Si Apple était une société uniquement pragmatique, l’événement du 27 mars aurait sans doute été fort différent. La marque à la pomme aurait présenté un ordinateur classique du point de vue de la forme à un prix très concurrentiel.
On vous épargnera les détails techniques, à savoir si cette machine aurait pu être un MacBook Air low cost sous macOS ou le digne successeur de l’eMate sur iOS. C’est en tout cas, semble-t-il, une demande récurrente du marché, qui se vérifie quand on observe le succès croissant des Chromebooks ces dernières années.
Ce graphique réalisé par Bloomberg l’illustre parfaitement. Il montre les ventes d’ordinateurs portables (au sens large) dans les écoles du primaire et secondaire. Depuis 2014, la tablette d’Apple ne cesse de perdre du terrain que ce soit au profit des Chromebook ou des portables Windows. Mais dans ce domaine, comme dans d’autres, Apple a une vision assez nette des choses. Après, on peut être d’accord ou pas.
Tim Cook ne plaisantait pas quand il déclarait que l’éducation a toujours occupé une place spéciale au sein d’Apple. À la fin des années 1990, quand les jours de la firme de Cupertino semblaient comptés, c’était l’un des rares secteurs qui n’avaient pas totalement abandonné le Macintosh. Steve Jobs avait d’ailleurs créé NeXT pour « révolutionner » l’enseignement supérieur avec ses stations de travail.
Forcément, la situation actuelle d’Apple est problématique. D’où la tentative de rebond effectuée cette semaine à Chicago. Pour Apple, ce keynote consistait autant à présenter son « nouvel » iPad que de réaffirmer sa vision de l’éducation et des outils pédagogiques.

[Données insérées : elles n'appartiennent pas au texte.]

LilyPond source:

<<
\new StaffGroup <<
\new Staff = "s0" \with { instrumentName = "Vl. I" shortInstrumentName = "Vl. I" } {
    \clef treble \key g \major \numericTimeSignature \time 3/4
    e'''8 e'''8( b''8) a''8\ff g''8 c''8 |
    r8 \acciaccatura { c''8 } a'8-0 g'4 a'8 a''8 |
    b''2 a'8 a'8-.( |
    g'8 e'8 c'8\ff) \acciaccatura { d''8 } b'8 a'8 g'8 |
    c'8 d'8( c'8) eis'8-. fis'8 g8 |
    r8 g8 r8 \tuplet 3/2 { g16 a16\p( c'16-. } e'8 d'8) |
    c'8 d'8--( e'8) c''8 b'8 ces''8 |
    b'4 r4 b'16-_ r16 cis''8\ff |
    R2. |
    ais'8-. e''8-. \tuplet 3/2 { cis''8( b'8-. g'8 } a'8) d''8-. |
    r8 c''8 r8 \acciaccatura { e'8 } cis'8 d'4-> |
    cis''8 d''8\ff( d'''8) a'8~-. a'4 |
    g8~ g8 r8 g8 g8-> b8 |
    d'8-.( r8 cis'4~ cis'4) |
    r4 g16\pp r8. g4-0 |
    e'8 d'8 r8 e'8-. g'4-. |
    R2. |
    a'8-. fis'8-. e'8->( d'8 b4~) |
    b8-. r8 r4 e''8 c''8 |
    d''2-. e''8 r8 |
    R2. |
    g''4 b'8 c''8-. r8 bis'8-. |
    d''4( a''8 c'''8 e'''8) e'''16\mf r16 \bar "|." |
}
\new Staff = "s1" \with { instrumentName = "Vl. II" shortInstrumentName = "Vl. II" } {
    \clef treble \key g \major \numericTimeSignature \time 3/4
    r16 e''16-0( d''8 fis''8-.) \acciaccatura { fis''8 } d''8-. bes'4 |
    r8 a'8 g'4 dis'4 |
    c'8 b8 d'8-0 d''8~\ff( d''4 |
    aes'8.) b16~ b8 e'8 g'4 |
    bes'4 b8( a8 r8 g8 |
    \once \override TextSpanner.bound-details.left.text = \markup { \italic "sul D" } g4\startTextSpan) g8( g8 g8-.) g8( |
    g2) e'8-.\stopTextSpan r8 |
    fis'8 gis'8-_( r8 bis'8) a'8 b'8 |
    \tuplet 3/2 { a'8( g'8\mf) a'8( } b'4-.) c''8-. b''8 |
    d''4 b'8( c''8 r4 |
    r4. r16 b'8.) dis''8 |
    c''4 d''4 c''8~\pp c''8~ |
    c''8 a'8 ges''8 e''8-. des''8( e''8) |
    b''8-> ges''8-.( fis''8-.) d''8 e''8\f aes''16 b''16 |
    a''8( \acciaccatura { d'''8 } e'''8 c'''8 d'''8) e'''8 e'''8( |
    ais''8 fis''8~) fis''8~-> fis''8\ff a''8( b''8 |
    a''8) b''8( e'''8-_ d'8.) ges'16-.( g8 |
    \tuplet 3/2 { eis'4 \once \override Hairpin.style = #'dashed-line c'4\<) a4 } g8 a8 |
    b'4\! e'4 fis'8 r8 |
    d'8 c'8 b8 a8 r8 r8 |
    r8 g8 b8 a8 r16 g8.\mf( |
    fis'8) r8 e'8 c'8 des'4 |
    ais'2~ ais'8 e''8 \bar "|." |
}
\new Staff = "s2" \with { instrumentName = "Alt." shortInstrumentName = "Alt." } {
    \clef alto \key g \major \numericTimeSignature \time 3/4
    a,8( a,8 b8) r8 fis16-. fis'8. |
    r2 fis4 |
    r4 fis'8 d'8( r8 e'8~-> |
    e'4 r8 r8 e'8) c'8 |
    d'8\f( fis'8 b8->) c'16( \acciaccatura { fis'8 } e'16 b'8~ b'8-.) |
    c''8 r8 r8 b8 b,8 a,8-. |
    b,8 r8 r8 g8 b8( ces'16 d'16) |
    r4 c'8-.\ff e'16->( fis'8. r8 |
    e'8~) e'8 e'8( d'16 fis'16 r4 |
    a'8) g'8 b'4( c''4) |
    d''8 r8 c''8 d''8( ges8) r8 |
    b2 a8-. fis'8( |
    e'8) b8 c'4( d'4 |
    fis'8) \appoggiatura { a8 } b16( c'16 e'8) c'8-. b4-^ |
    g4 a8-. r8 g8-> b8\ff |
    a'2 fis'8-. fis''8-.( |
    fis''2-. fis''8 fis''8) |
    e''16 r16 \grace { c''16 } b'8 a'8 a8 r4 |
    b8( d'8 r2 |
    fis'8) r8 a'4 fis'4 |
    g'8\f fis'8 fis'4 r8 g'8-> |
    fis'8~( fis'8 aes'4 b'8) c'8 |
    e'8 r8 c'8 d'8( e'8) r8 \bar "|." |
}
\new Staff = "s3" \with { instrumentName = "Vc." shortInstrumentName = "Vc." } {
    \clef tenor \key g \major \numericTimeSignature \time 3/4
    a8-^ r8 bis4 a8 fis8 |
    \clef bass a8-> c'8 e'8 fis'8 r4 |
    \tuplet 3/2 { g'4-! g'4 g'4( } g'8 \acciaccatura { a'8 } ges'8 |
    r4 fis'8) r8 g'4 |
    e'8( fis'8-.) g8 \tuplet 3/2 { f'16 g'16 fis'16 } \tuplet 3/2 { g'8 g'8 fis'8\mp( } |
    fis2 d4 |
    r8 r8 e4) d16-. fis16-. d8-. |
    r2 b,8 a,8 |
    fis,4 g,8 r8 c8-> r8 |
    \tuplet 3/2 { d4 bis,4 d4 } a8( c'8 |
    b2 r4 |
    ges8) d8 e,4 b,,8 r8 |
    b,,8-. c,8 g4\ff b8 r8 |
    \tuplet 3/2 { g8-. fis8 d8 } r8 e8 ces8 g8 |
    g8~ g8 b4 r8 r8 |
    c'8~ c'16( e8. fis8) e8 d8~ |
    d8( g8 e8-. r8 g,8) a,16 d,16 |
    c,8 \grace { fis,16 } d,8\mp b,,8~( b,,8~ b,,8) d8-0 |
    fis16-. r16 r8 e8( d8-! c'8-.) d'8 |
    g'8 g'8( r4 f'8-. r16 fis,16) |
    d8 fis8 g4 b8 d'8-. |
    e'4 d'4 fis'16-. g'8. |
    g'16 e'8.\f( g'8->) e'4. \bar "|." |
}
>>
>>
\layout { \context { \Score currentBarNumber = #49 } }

Pour résumer, chez Apple, la tablette est perçue comme un meilleur outil que l’ordinateur portable (et ses dérivés comme les hybrides) pour assister dans leurs tâches au quotidien élèves et professeurs. Pour Apple, sa tablette est en quelque sorte un cahier et/ou un livre magique. Et elle vient d’en donner une nouvelle fois la preuve. Quel est l’outil sur lequel elle insiste particulièrement avec sa nouvelle tablette ? L'Apple Pencil. Le clavier est relayé au rayon des accessoires pouvant être utiles, mais qui au bout du compte ne sont pas si indispensables que cela.
Le quiproquo avec le monde de l’éducation vient sans doute de ce point précis. Dans les cahiers des charges, notamment en France, le clavier est un prérequis indispensable. D’une certaine manière, c’est assez étonnant et finalement un choix relativement conservateur. Le stylet est finalement un objet plus proche du quotidien des élèves que le clavier.
La question de l’utilisation de l’outil informatique suscite beaucoup de passion, mais également de crispation, dans les écoles, que ce soit du côté des enseignants ou des parents. On entend tous types de discours, qui souvent d’ailleurs font l’économie de l’usage de la raison. Il y a ceux qui sont contre par principe, ceux qui militent exclusivement pour l’utilisation de logiciels libres ou encore ceux qui désirent que leurs chers bambins apprennent les mêmes logiciels que papa et maman au travail. Mais finalement, l’usage et la finalité de ces outils, il n'en est que rarement question.
La proposition d’Apple est simple : un iPad, accompagné de préférence de son stylet, permet d’être plus créatif, de facilement travailler à plusieurs, d’être plus mobile et de pouvoir travailler dans toutes circonstances. On appréciera ou non le discours d’Apple, on est toutefois cependant forcé de constater que certains outils sont très bien fichus comme Swift Playgrounds, les logiciels de la suite iWork, qui font maintenant un bel usage du Pencil, ou encore les apps de réalité augmentée présentées hier.
L’iPad est incontestablement un bel objet pour stimuler ses utilisateurs, pour créer, pour réaliser des exposés, pour apprendre, pour découvrir, pour dessiner, pour réviser ou encore valider de nouveaux acquis. Si la proposition d’Apple objectivement est très cohérente, il lui reste à convaincre. Et c’est sans doute le plus difficile. Mais Tim Cook l’a prouvé plus d’une fois avec l’iPad, il sait être patient.